A new federal Mental Health and Substance Use Disorder Parity Task Force recently gave providers and consumers a chance to talk to it without, apparently, giving insurers or employers a chance to talk.
Kathryn Martin, acting assistant secretary for planning and evaluation at the U.S. Department of Health and Human Services, writes in a department blog entry published earlier this week that the parity task force held a listening session June 10.
“Fifteen leaders of organizations representing consumer and provider groups from the mental health and addiction fields shared their perspective and offered recommendations for how to improve awareness of and compliance with the law,” Martin writes in the blog entry.
Sylvia Mathews Burwell, the department secretary, and Michael Botticelli, the director of the federal Office of National Drug Control Policy were at the listening session, Martin writes.
Stakeholders “conveyed that most consumers and many providers may not know how to get help if they think coverage is not in compliance,” Martin says. “They asked the Task Force to focus on enforcement, transparency and simplifying the process and tools for consumers and providers.”

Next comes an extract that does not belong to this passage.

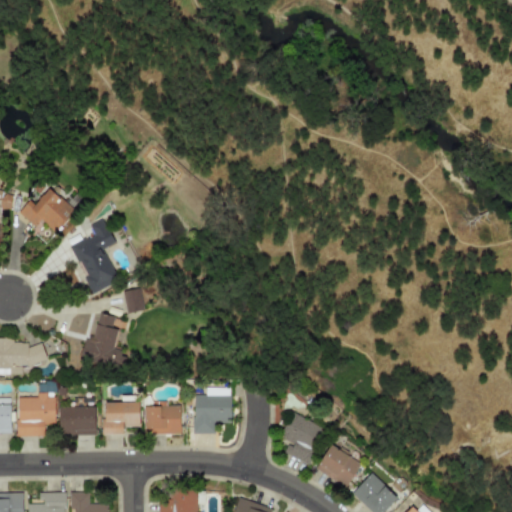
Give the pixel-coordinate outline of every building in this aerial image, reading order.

Behavioral Healthcare has published a written version of listening session remarks by Ron Manderscheid, executive director of the National Association of County Behavioral Health and Developmental Disability Directors and the National Association for Rural Mental Health. Manderscheid says he told the task force that the federal government should do more to monitor implementation and compliance of private insurance with parity requirements.
The National Association of Addiction Treatment Providers says it had representatives at the listening session. The addiction treatment provides “forcefully made the point that the parity law will never be fully implemented until there is full disclosure regarding reasons for denials combined with aggressive enforcement measures,” the group says in a report on the session.

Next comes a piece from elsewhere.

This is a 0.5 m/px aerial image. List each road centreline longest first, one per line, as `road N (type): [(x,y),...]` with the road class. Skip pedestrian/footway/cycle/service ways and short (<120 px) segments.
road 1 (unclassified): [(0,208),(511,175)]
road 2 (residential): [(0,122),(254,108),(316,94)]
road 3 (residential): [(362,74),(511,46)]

The Obama administration announced the creation of the parity task force in March, in response to complaints from providers and patients about what they have said is weak enforcement of Mental Health Parity and Addiction Equity Act of 2008 benefits requirements.

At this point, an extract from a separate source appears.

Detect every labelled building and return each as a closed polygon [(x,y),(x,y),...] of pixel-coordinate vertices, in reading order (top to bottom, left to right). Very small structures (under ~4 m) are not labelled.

The 2008 legislation, which is known as the MHPAEA, and federal parity regulations do not require group health plans to cover behavioral health services. The law and the regulations do require that any benefits for the mental health services or addiction treatment services offered be similar to the other health benefits offered.
Obama administration officials have used the essential health benefits package provisions in the Affordable Care Act to apply the MHPAEA parity requirements to all individual and small-group major medical plans issued since the ACA became law.